Task statement:
Rewrite the listing with "bbox" replaced by "bounding box", leaving everything else unchanged.

Input for this task:
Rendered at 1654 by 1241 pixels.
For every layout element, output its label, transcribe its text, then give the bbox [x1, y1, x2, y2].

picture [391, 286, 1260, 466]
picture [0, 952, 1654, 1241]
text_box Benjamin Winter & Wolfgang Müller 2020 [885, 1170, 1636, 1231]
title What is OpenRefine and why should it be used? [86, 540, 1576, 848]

Task result:
Rendered at 1654 by 1241 pixels.
For every layout element, output its label, transcribe its text, then give the bounding box [x1, y1, x2, y2].

picture [391, 286, 1260, 466]
picture [0, 952, 1654, 1241]
text_box Benjamin Winter & Wolfgang Müller 2020 [885, 1170, 1636, 1231]
title What is OpenRefine and why should it be used? [86, 540, 1576, 848]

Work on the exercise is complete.